Dr. Hsiu-Li Wang, the region’s top doctor, said the change isn’t unexpected as people socialize more and spend time inside.

“It is however a reminder that the Delta variant will spread rapidly when given the chance, and that getting vaccinated and continuing to practise public health precautions in our interactions with others is of prime importance,” she said in a statement.

University of Toronto public health professor Barry Pakes pointed to similar factors as Juni — cooler weather and relaxed public health measures that may have encouraged people to let their guards down.

Pakes said the trend is concerning but not too worrying yet, though he noted it might mean cases are even higher next month when people will start congregating for the holidays.

“Anybody who is considering getting together with family or friends over the winter holidays, who is among those 10 per cent who are unvaccinated, this is the time to get vaccinated,” he said. “I think we’re at a very important juncture with respect to that.”

He said the pending approval of vaccinations for young children — expected in the next few weeks — and eventual booster doses for more people may also help keep the situation manageable into the new year.

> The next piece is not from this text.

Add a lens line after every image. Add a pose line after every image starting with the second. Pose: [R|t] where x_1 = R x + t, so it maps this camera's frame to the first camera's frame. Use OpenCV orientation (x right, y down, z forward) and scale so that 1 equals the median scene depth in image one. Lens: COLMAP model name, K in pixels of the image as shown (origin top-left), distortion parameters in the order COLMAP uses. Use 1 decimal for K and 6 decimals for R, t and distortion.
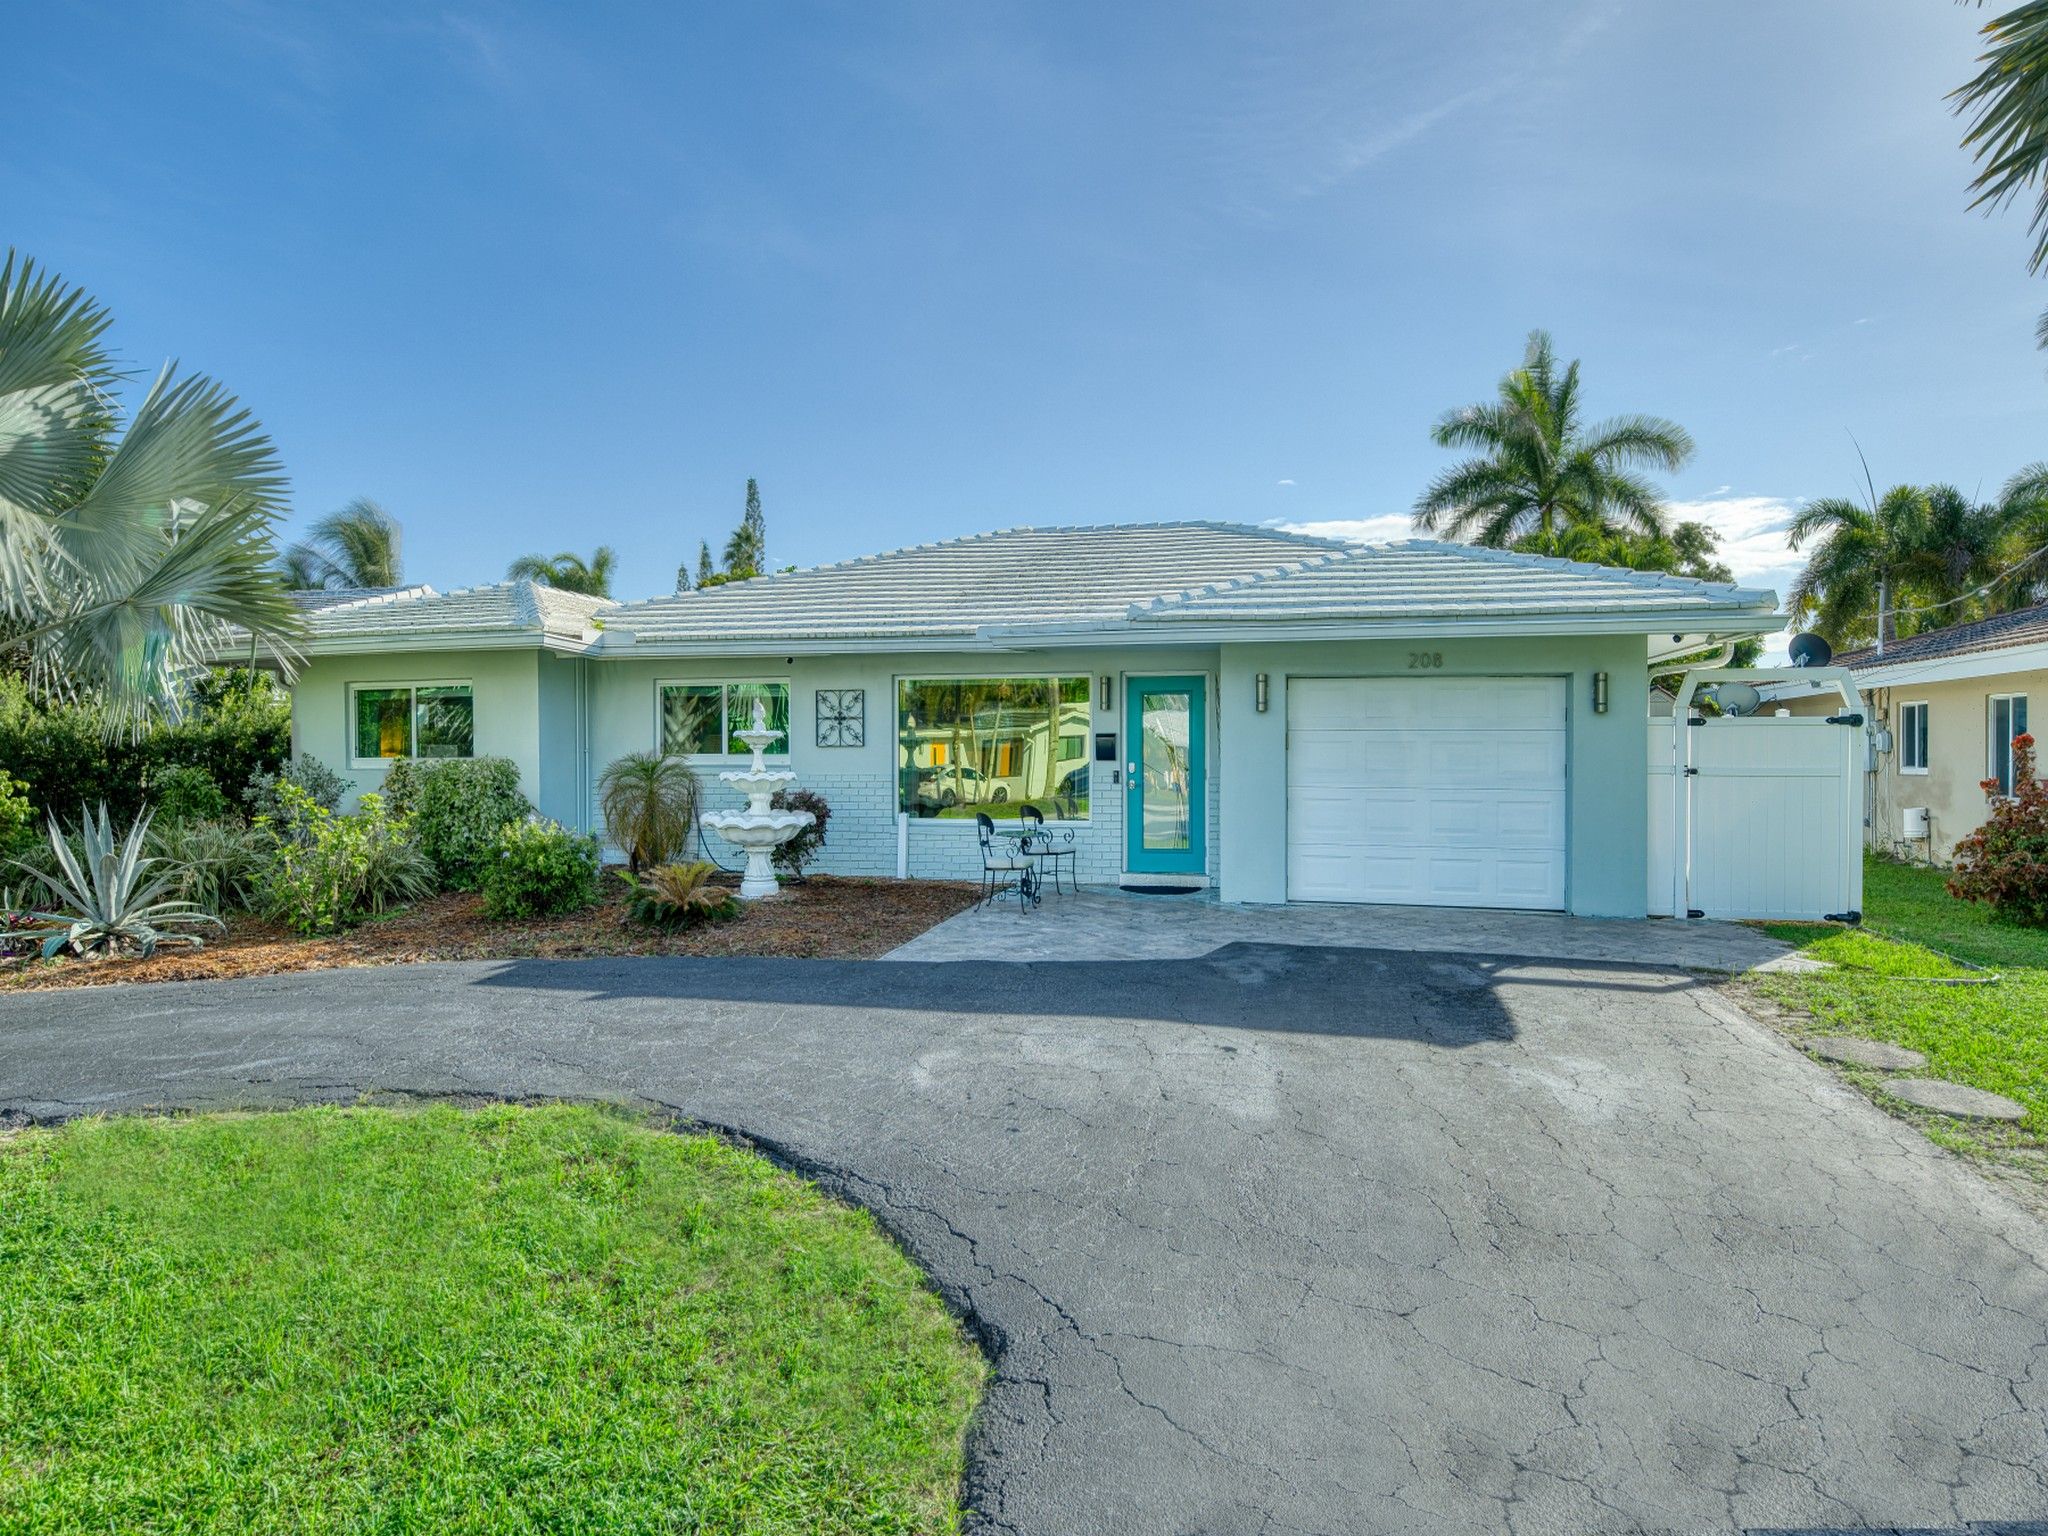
lens RADIAL K [[1142.9, 0, 1019.8], [0, 1142.9, 767.0], [0, 0, 1]] dist [0.002863, -0.001017]
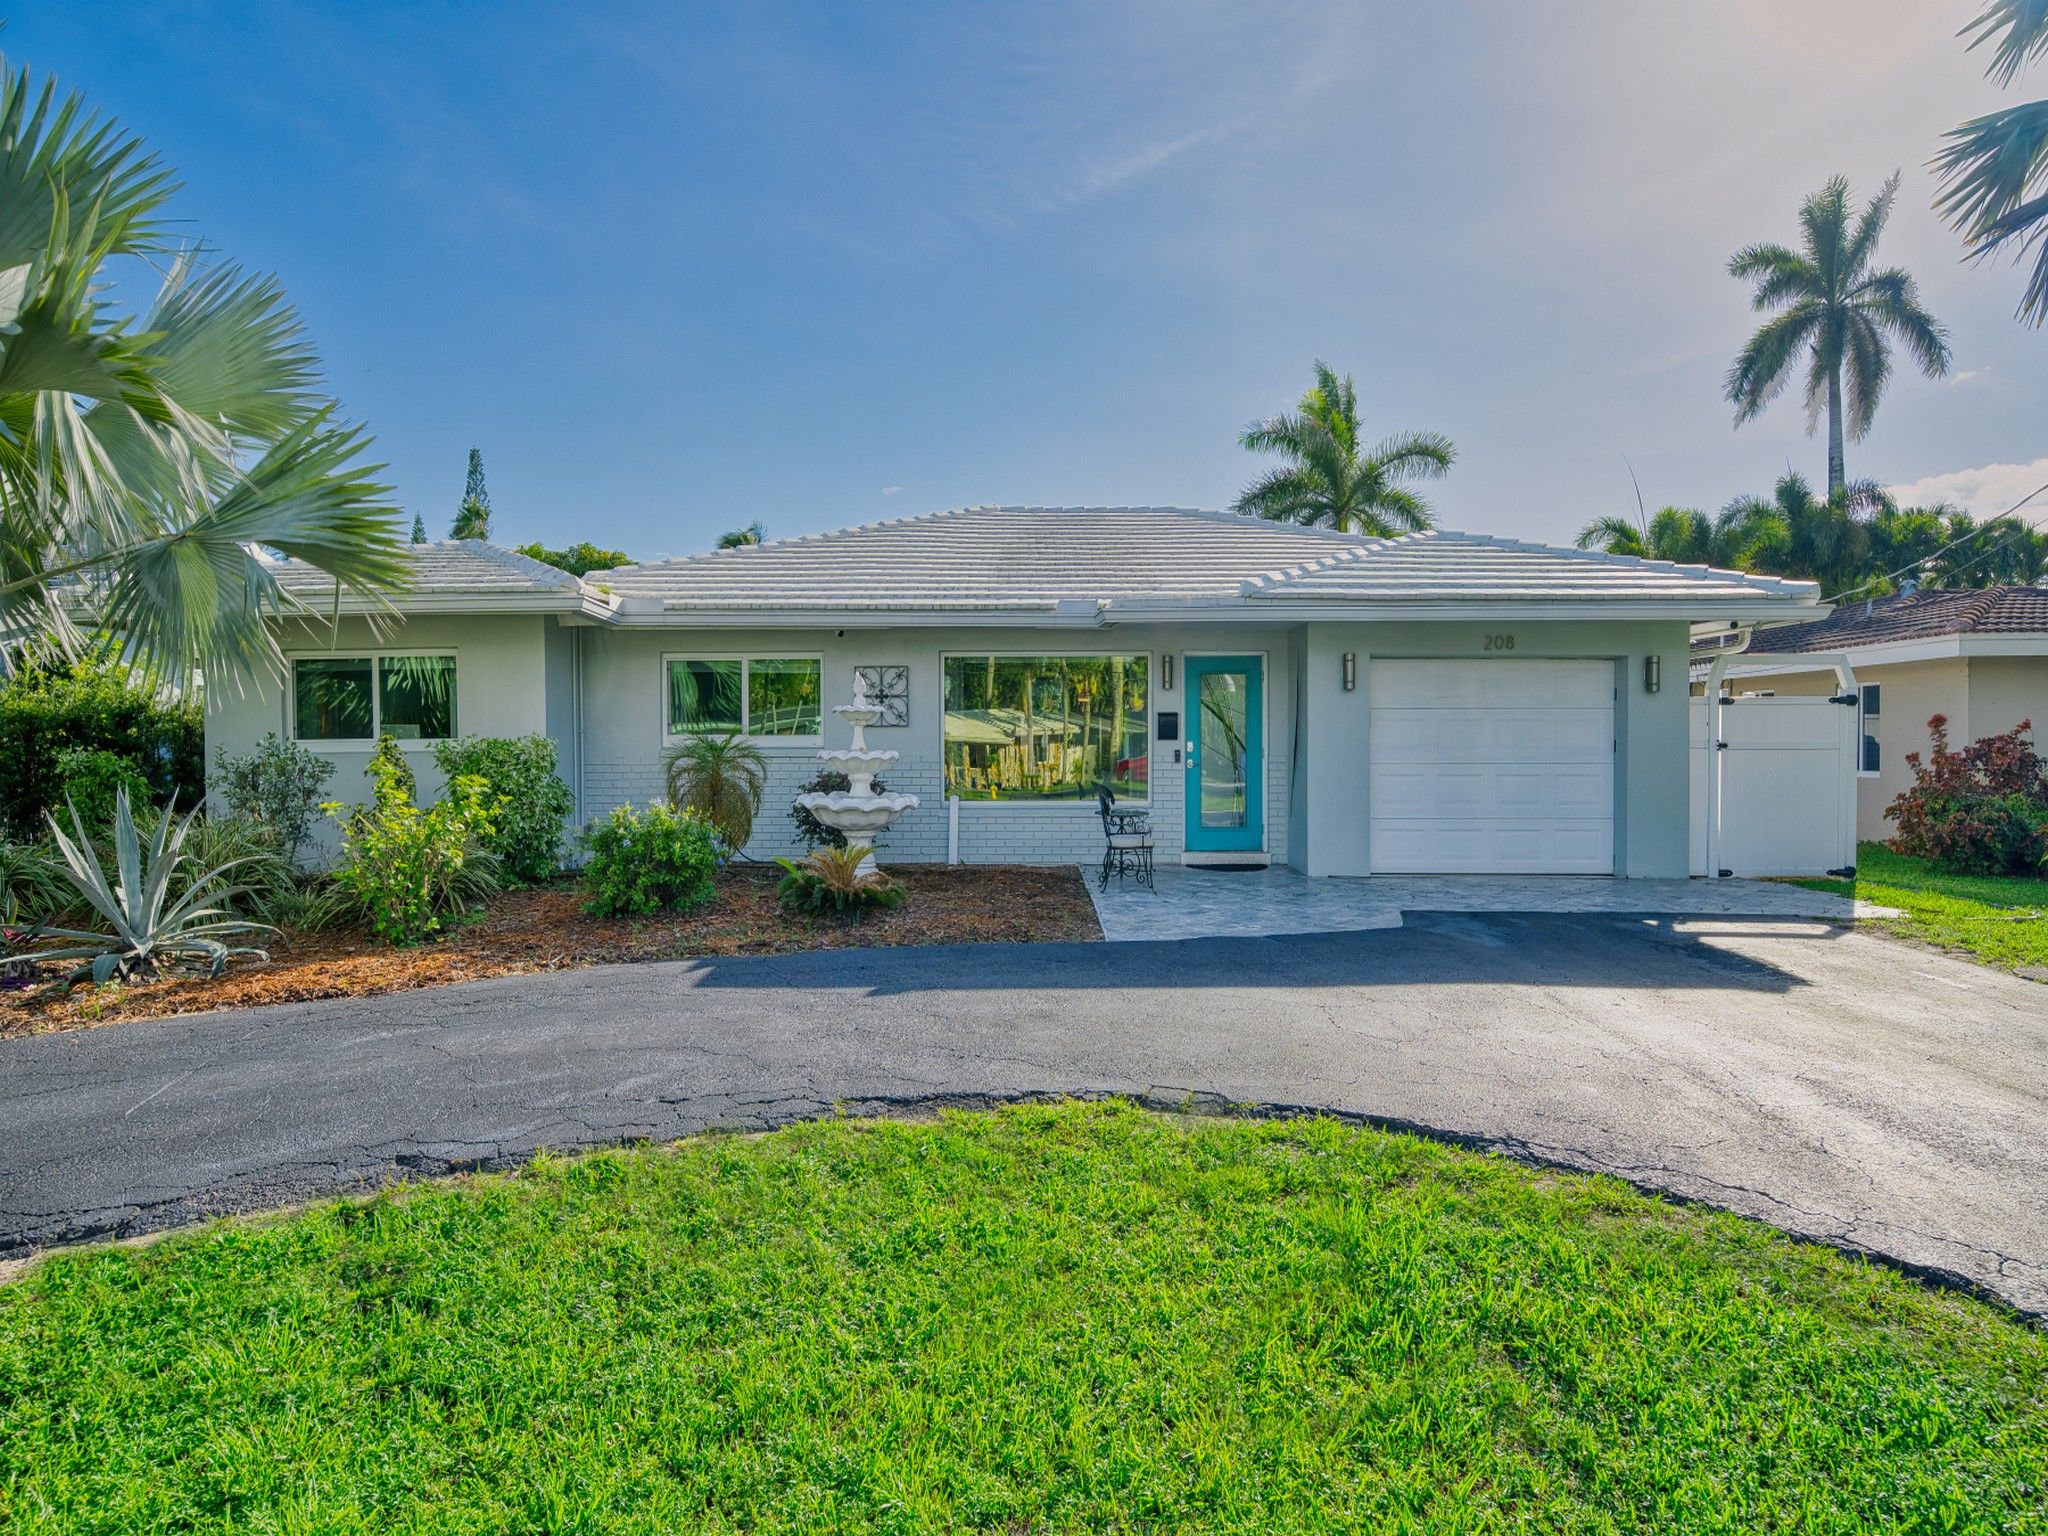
lens RADIAL K [[1142.9, 0, 1019.8], [0, 1142.9, 767.0], [0, 0, 1]] dist [0.002863, -0.001017]
pose [[0.973581, -0.007151, 0.228230, -0.307062], [0.005992, 0.999965, 0.005771, 0.012900], [-0.228263, -0.004251, 0.973590, 0.063791]]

Vaccination may also make the difference between “a persistent upward trend” in cases or a sustained, “gradual slope,” Pakes said.

Juni said reintroducing capacity limits may help the situation, and added that individuals have the power to help steady the course through behavioural changes like avoiding crowds, wearing masks indoors and working from home if possible.

“There’s absolutely no need to panic,” he said. “Our destiny is in our own hands.”